Task: Only the lines from the beginning of the listing below through the line with "S1 S2 S3 S4" belong in the answer; please print them exactly and drop the pictures.

Information supplied:

::::::

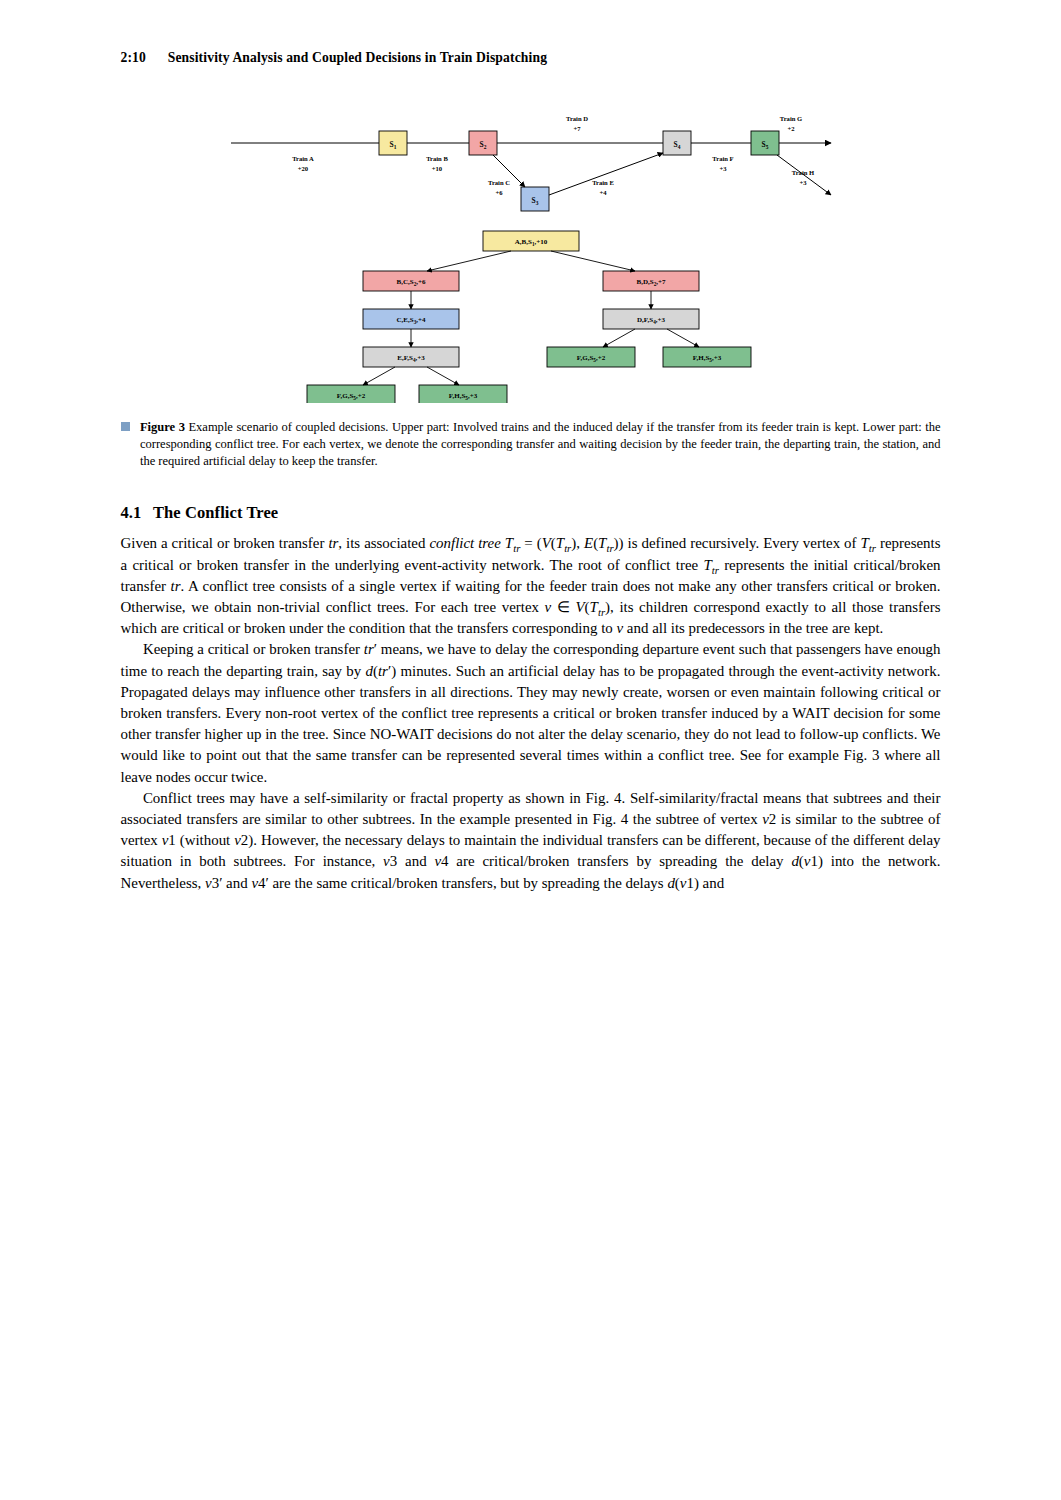2:10 Sensitivity Analysis and Coupled Decisions in Train Dispatching
S1 S2 S3 S4 S5 Train A +20 Train B +10 Train C +6 Train E +4 Train D +7 Train F +3 Train G +2 Train H +3 A,B,S1,+10 B,C,S2,+6 B,D,S2,+7 C,E,S3,+4 D,F,S4,+3 E,F,S4,+3 F,G,S5,+2 F,H,S5,+3 F,G,S5,+2 F,H,S5,+3
Figure 3 Example scenario of coupled decisions. Upper part: Involved trains and the induced delay if the transfer from its feeder train is kept. Lower part: the corresponding conflict tree. For each vertex, we denote the corresponding transfer and waiting decision by the feeder train, the departing train, the station, and the required artificial delay to keep the transfer.
4.1 The Conflict Tree
Given a critical or broken transfer tr, its associated conflict tree Ttr = (V(Ttr), E(Ttr)) is defined recursively. Every vertex of Ttr represents a critical or broken transfer in the underlying event-activity network. The root of conflict tree Ttr represents the initial critical/broken transfer tr. A conflict tree consists of a single vertex if waiting for the feeder train does not make any other transfers critical or broken. Otherwise, we obtain non-trivial conflict trees. For each tree vertex v ∈ V(Ttr), its children correspond exactly to all those transfers which are critical or broken under the condition that the transfers corresponding to v and all its predecessors in the tree are kept.
Keeping a critical or broken transfer tr′ means, we have to delay the corresponding departure event such that passengers have enough time to reach the departing train, say by d(tr′) minutes. Such an artificial delay has to be propagated through the event-activity network. Propagated delays may influence other transfers in all directions. They may newly create, worsen or even maintain following critical or broken transfers. Every non-root vertex of the conflict tree represents a critical or broken transfer induced by a WAIT decision for some other transfer higher up in the tree. Since NO-WAIT decisions do not alter the delay scenario, they do not lead to follow-up conflicts. We would like to point out that the same transfer can be represented several times within a conflict tree. See for example Fig. 3 where all leave nodes occur twice.
Conflict trees may have a self-similarity or fractal property as shown in Fig. 4. Self-similarity/fractal means that subtrees and their associated transfers are similar to other subtrees. In the example presented in Fig. 4 the subtree of vertex v2 is similar to the subtree of vertex v1 (without v2). However, the necessary delays to maintain the individual transfers can be different, because of the different delay situation in both subtrees. For instance, v3 and v4 are critical/broken transfers by spreading the delay d(v1) into the network. Nevertheless, v3′ and v4′ are the same critical/broken transfers, but by spreading the delays d(v1) and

::::::

Solution:
2:10 Sensitivity Analysis and Coupled Decisions in Train Dispatching
S1 S2 S3 S4 S5 Train A +20 Train B +10 Train C +6 Train E +4 Train D +7 Train F +3 Train G +2 Train H +3 A,B,S1,+10 B,C,S2,+6 B,D,S2,+7 C,E,S3,+4 D,F,S4,+3 E,F,S4,+3 F,G,S5,+2 F,H,S5,+3 F,G,S5,+2 F,H,S5,+3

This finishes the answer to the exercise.